Une polémique se développe dans la diaspora sur le choix des avocats du président, notamment sur l’un d’entre eux. Quel est votre message aux Ivoiriens de la part du président Gbagbo à ce sujet ?
Je répèterai tout simplement ce qu’un participant a dit dans la salle lors de la réunion. Il a dit : «Si Gbagbo était là et disait qu’il avait désigné Katinan comme porte-parole, Houdin comme représentant de son porte-parole, Altit comme avocat, auriez-vous autant contesté ?» Aujourd’hui, le président a choisi des gens. Dans le cadre de la défense, il a choisi un avocat, mais d’autres vont renforcer l’équipe qui va plaider à La Haye. Il a surtout sa conseillère juridique, qui l’était au Palais et qui l’est toujours par un mandat qu’il a signé à Korhogo en mai dernier. La diaspora doit faire confiance au président. Le premier avocat du président, c’est le président lui-même. Les avocats ne font que traduire dans le verbiage juridique sa volonté. Ils vont dans le sens où il choisit lui-même d’aller. Un point, un trait.
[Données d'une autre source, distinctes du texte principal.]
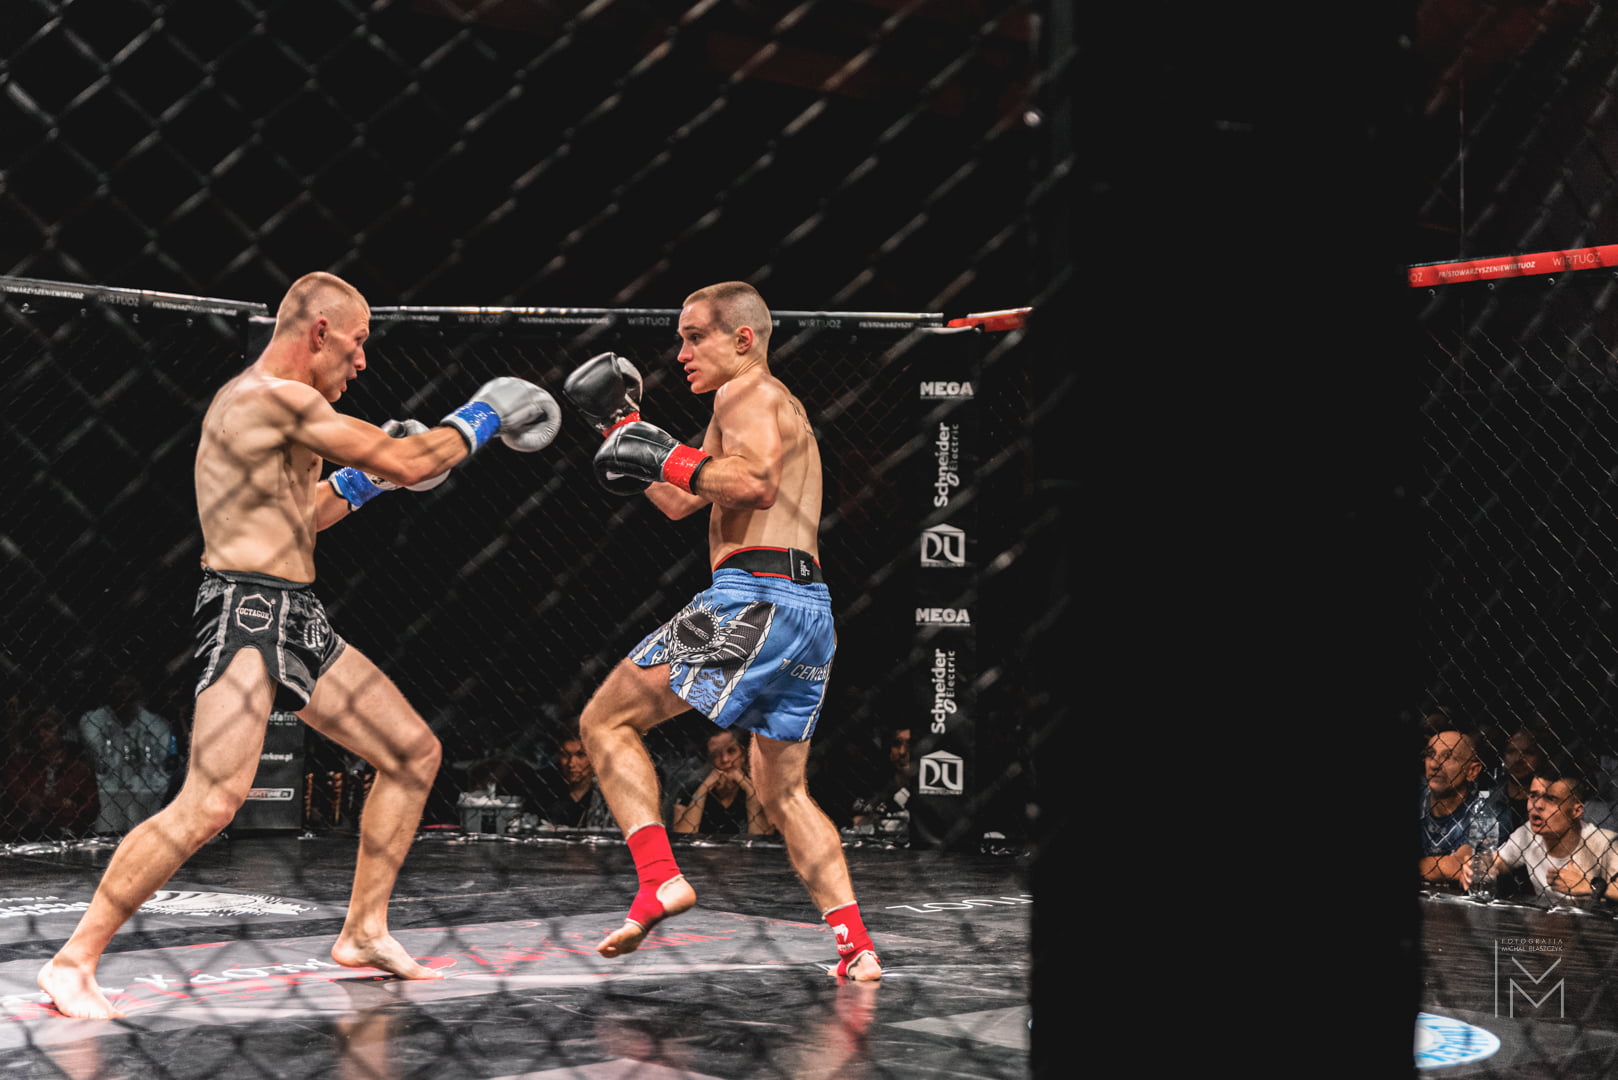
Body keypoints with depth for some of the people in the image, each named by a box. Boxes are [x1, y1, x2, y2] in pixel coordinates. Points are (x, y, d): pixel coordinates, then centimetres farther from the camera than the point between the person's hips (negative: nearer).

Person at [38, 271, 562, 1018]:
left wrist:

Vous allez relancer la campagne de collecte de fonds au profit du président Gbagbo…
Nous sommes dans notre bon droit, nous savons que nous allons gagner. Tout ce que nous ignorons, c’est le jour et l’heure. Entretemps, il y a beaucoup de choses à faire, au niveau juridique, au niveau de l’organisation de la diaspora, des déplacements, de l’organisation. Cela réclame de l’argent. Nous venons d’apprendre que la CPI reconnaît le statut d’indigence du président, ce qui prouve qu’il n’est pas un homme d’argent, qui s’est enfui avec de l’argent. Au moment où l’on parle des biens mal acquis, le président est à l’opposé de toutes ces pratiques. Du coup, la résistance ivoirienne a besoin que les uns et les autres se mobilisent. La mobilisation, ce sont les esprits, les cœurs, mais aussi un peu d’argent, parce qu’on ne fonctionne pas sans argent.
Pratiquement, quelles sont les prochaines étapes après la diffusion d’un numéro de compte en France où déposer de l’argent ?
Le compte a été communiqué, c’est le compte unique, validé par le porte-parole du président. Bientôt, les gens seront informés du mode opératoire. J’ai été moi-même chez un expert-comptable renommé qui a accepté d’être celui qui surveillera le compte. Il y aura un contrôle mensuel et un audit trimestriel qui sera publié sur les rentrées de fond et l’utilisation de ces fonds. Cela permettra à tout le monde de savoir que l’argent collecté sera utilisé pour la bonne cause.
A part des virements directs sur ce compte, y aura-t-il d’autres moyens de contribuer ?
Le compte, c’est un réceptacle qui permettra de recueillir des fonds collectés y compris en cash. Par exemple, si des gens organisent une soirée de levée de fonds, les fonds récupérés peuvent être acheminés sur le compte. Quelqu’un qui est en Afrique du Sud pourra envoyer de l’argent par Paypal en allant sur le site Internet dédié au compte, des chèques pourront nous parvenir, etc… Nous allons diffuser les noms des personnes habilitées à recevoir de l’argent par les moyens classiques de transfert rapide d’argent, un trésorier, des trésoriers adjoints, etc. Tous les moyens seront mis en œuvre pour alimenter ce fonds dédié à la résistance ivoirienne, essentiellement à la défense du président.